Trump e lo sport politicamente corretto

9 Novembre 2016 di Stefano Olivari

Quasi nessuno in Italia aveva previsto la vittoria di Donald Trump nelle presidenziali americane, vista l’unanimità delle previsioni, per non dire del tifo, dei media americani, anche di quelli di orientamento repubblicano (al di là del fatto che Trump avesse contro anche quello che teoricamente sarebbe il suo partito), dai quali si copia di solito senza citare la fonte. Ma dal nostro punto di vista è interessante soprattutto analizzare i comportamenti del mondo dello sport americano in questa campagna elettorale, sia a livello politico (le varie NBA, NFL, eccetera) che individuale, in un paese dove il successo è un merito e non una colpa da espiare, dove quindi in proporzione avere l’appoggio di LeBron James conta più che avere da noi quello di Higuain.
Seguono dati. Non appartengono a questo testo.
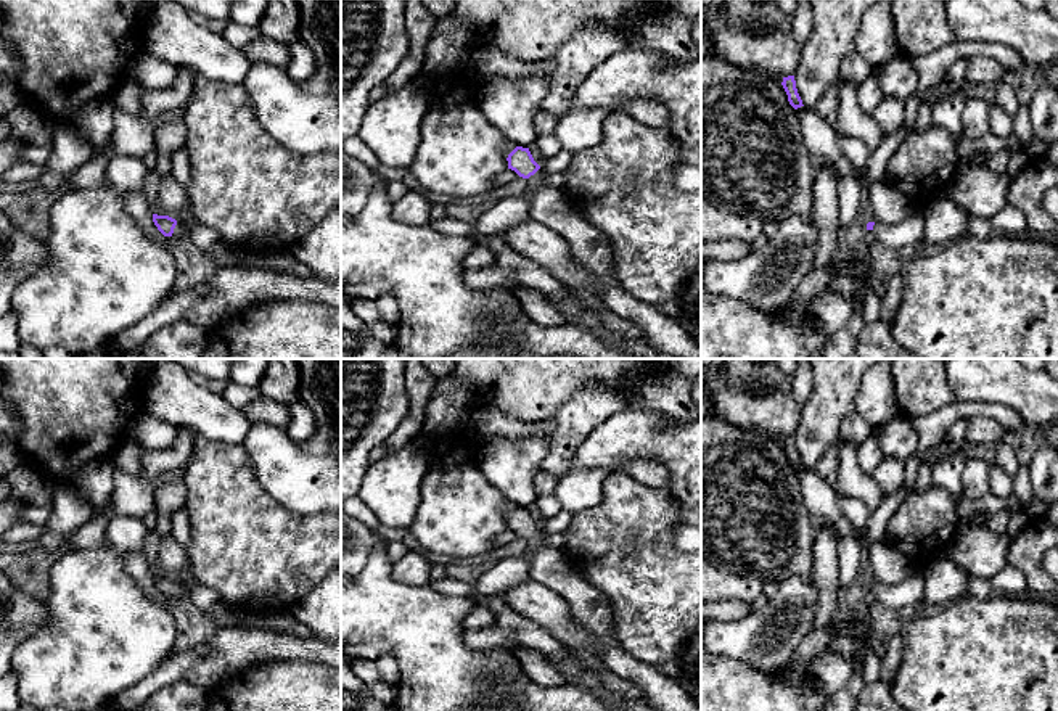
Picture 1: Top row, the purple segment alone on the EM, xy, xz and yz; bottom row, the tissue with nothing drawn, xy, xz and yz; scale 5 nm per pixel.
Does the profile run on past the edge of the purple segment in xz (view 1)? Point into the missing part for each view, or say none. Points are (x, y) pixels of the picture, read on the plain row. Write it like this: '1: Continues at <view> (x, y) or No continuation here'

A livello politico le grandi leghe non si sono ovviamente schierate: essendo imprese commerciali, la loro stella polare è quella di non inimicarsi alcun potenziale cliente (ogni dirigente ha nel cuore una delle più famose frasi di Michael Jordan, “Anche i repubblicani comprano scarpe”) e di limitare le proprie iniziative extrasportive a quella beneficenza per così dire condivisa che nessuno può discutere a meno di essere un mostro. Questa forma mentale ‘inclusiva’ porta più vicini all’area liberal, quindi al Partito Democratico, ma da questo alle dichiarazioni di voto passa un oceano. E anche lo stesso caso Kaepernick, potenzialmente devastante, è stato finora metabolizzato dal sistema mediatico-sportivo senza scontri frontali.

Diverso invece il discorso per i protagonisti dello spettacolo, che quasi mai nella storia recente si sono schierati per il candidato repubblicano e meno che mai lo hanno fatto per Trump, caricaturizzato dai grandi media e quindi automaticamente visto come ‘non giusto’ anche da chi non ha opinioni politiche forti (come in genere i campioni dello sport, concentrati soltanto su se stessi). Fra gli sportivi o ex sportivi di grande popolarità soltanto in pochi hanno espresso pubblico apprezzamento per Trump ed elencarli è quindi abbastanza facile. Mike Tyson, da Trump ben conosciuto in quanto organizzatore pugilistico, e curiosamente anche Don King che con Trump e lo stesso Tyson ha avuto rapporti altalenanti, John Daly e Jack Nicklaus (golf), Mike Ditka e Terrell Owens (football), Bobby Knight, Latrell Sprewell e Dennis Rodman (pallacanestro), Johnny Damon e Clay Buchholz (baseball), per citare personaggi conosciuti anche in Europa dal generico appassionato di sport. C’è poi una significativa minoranza, per non dire maggioranza, silenziosa, soprattutto nella NFL (molti fra i ‘trumpisti’ inseriscono Tom Brady, anche se il quarterback dei Patriots ha evitato endorsement), nella MLB e nella NHL, che non ha ritenuto conveniente esprimersi.

Da inquadrare il discorso NBA, dove la composizione razziale (68% di neri, peraltro non molto diversa da quella NFL) spiega soltanto in parte il diffuso sostegno a Hillary Clinton e in generale ai candidati democratici: l’era Obama (che è per metà bianco, piccolo particolare) ha coinvolto emotivamente molte celebrity della pallacanestro, a partire da LeBron James. Il fuoriclasse dei Cavs è stato fra l’altro uno dei pochi a scendere in campo a viso aperto, salendo addirittura sul palco insieme alla Clinton in campagna elettorale (ma l’Ohio, stato decisivo, è andato lo stesso a Trump). Significativo che i pochi del mondo cestistico a dichiararsi pro Trump siano personaggi fuori dagli schemi, più che repubblicani osservanti. Conclusione? Trump o non Trump, il politicamente corretto conviene sempre: ti fa perdere meno clienti rispetto a posizioni più forti (di destra ma anche di sinistra) e puoi persino passare per intellettuale anche se l’unico libro letto è la tua autobiografia.